Приземление ничего хорошего не сулило — ни на горы, ни в море-океан, ни на городские крыши. И тут, как полагается всякому христианину перед смертью, вспомнил Иван о Боге. Стал молиться:
— Господи Исусе, не дай погибнуть без времени дурню-грешнику! Матерь Божья, царица-заступница, спаси и помилуй раба твоего…
Слова эти вспоминались туго — забыл он почти все, как и многое другое из прежней своей жизни. Но зато пальцы правой руки сами соединились в щепоть: когда молятся, то и крестятся. Топор, понятное дело, из руки выпал, ибо не может человек, да и негоже человеку, совершая крестное знамение, держать в руке топор наточенный.
Перекрестившись, Иван продолжил свою самодельную молитву:
— Помоги мне, Господи, вернуться к дому своему. Искал я не знал чего, поверил не знал кому, хотя ничего мне, неразумному, и не надо было, кроме как жить-поживать в своей избушке, присматривать за животиной, содержать огород в порядке, ловить рыбешку в озере, птичек лесных поутру и вечерами слушать…

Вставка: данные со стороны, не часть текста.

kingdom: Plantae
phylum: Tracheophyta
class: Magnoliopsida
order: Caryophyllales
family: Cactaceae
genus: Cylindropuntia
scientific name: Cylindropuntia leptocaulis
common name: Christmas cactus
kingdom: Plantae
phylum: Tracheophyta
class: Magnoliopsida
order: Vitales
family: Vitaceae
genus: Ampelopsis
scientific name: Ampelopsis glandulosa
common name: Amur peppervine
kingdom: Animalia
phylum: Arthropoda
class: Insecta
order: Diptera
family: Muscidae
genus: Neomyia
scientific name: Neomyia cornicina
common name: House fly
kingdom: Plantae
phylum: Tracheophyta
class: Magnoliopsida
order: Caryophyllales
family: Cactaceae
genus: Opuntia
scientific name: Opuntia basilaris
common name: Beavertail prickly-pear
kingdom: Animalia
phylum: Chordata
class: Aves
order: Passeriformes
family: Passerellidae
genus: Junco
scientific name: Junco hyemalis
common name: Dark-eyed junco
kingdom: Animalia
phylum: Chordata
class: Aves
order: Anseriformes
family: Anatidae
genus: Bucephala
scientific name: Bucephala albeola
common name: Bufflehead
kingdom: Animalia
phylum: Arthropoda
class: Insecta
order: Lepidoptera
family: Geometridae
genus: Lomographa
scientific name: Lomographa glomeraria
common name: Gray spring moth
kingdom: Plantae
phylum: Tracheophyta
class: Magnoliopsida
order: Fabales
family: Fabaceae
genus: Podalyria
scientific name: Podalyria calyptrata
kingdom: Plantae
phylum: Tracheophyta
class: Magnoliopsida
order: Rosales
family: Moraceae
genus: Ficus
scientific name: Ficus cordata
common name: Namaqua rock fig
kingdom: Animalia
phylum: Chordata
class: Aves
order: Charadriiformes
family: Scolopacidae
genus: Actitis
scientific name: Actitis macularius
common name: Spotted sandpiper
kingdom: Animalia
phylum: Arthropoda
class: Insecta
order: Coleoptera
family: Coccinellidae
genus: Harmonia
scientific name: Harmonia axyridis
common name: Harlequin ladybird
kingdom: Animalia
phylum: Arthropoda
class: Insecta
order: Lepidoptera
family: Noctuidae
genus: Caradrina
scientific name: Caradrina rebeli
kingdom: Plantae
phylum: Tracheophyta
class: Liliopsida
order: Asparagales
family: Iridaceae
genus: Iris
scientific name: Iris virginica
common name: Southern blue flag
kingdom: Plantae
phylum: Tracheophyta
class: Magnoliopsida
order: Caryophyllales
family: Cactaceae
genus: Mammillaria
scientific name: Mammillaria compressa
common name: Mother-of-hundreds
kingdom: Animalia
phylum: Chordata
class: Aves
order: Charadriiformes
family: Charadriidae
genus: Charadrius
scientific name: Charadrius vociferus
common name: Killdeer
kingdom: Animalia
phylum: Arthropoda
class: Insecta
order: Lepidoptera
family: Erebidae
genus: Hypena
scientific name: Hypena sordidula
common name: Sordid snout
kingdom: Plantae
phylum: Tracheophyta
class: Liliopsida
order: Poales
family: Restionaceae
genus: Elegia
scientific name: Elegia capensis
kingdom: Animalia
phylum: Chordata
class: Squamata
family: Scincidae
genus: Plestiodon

Не успел он припомнить и перечислить все, что на земле оставил, не успел подумать, о чем бы еще попросить Бога, где-то здесь по соседству живущего, как полет его заметно стал замедляться. Внизу родные заветные места обозначились. Большая дорога с бегущими по ней машинами, Дальняя поляна сенокосная, чаща лесная, а впереди-то, впереди-то…
Прямо с лету бухнулся Иван на копну сена, которую накануне в огороде сложил. Не убился, не повредился, даже и не охнул при падении, только головой помотал, поскольку сено за ворот рубахи попало и за ушами щекотать начало. Рядом с копной уже Полкан прыгает и повизгивает от своей радости, корова Пеструха развальчиво-грузно тащит под собой разбухшее до невероятности вымя, на крыше деревянный петушок вдруг-таки ожил, захлопал крыльями и вроде бы прокукарекал, а со двора настоящие, живые петухи и куры отвечать ему стали. Такой шум-гам на усадьбе поднялся, как будто тут ярмарка началась.
Хорошо стало Ивану, так хорошо, что, кажется, и в самом деле ничего ему больше не надо. Даже вставать с копны не хотелось, и он все в небо поглядывал и про себя прикидывал, действительно все недавнее было или же просто приснилось. На сон похоже вполне, а ведь не спал он, нет! Даже и не ложился на эту копну свою, и в голову это ему не приходило… И с чего бы такой переполох на усадьбе поднялся?
Неожиданно вспомнился Ивану дед его седогривый. Сидит бывало на завалинке и что-то говорит, говорит, сам про себя — и что ни попало. Часто повторял и такое: «Не в том чудо из чудес, как мужик с неба слез, а в том чудо из чудес, как мужик на небо залез». Раньше не понимал Иван, к чему это говорилось, а теперь все ясно стало. Выходит, что и прежде такое случалось: лазали мужики на небо! Старые люди врать не любили…
Все еще пребывая в сомнительном раздумье, сполз он с копешки, поправил ее, к дому двинулся. Полкан вокруг него кольца вьет, Пеструха сзади тащится и помыкивает, о себе напоминает, а когда к самому крыльцу подошли, рядом — бух! — и топор потерянный возвратился с неба. Да так ловко, что прямо в колоду воткнулся, на которой Иван рубил сухой хворост для печки.